■ **Information supplied**:
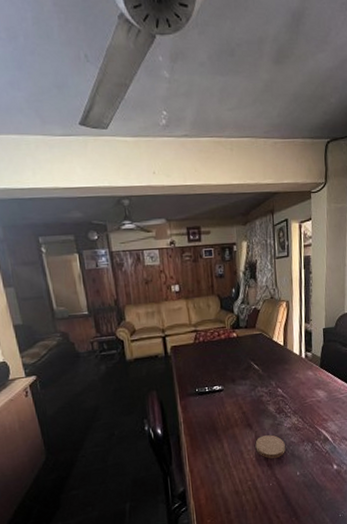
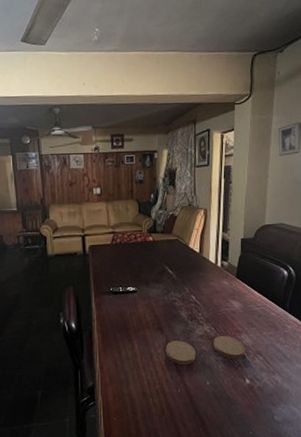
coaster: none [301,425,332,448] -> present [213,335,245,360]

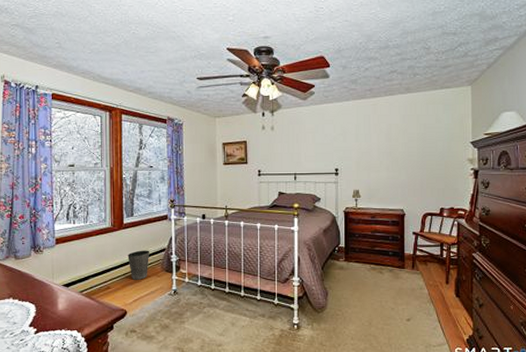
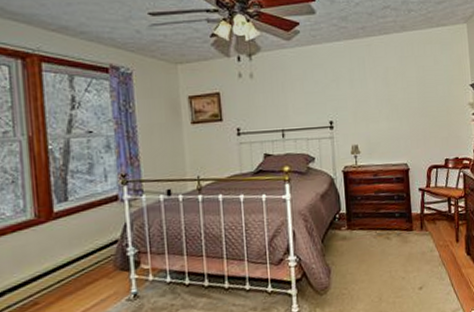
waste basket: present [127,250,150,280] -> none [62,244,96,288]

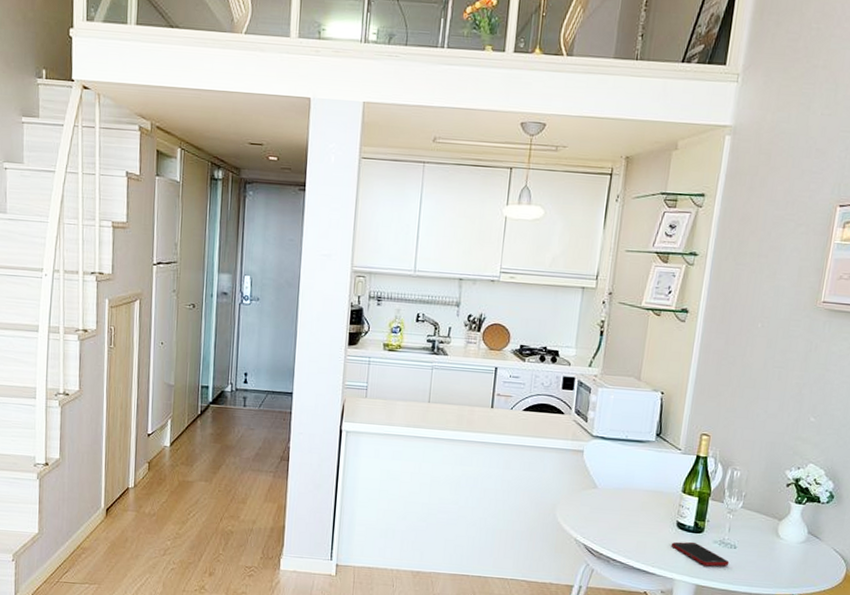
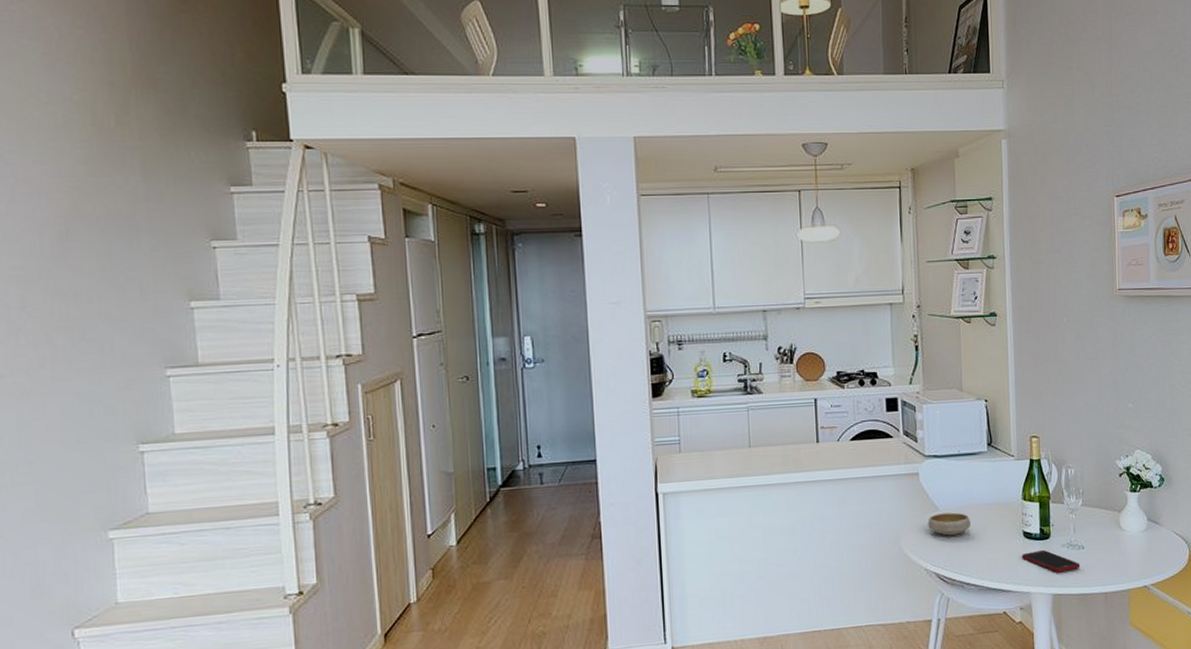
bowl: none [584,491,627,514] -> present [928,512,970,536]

■ **Activity**:
Skipping the images, write out the whole listing exactly.

■ **Exercise result**:
coaster: none [301,425,332,448] -> present [213,335,245,360]

waste basket: present [127,250,150,280] -> none [62,244,96,288]

bowl: none [584,491,627,514] -> present [928,512,970,536]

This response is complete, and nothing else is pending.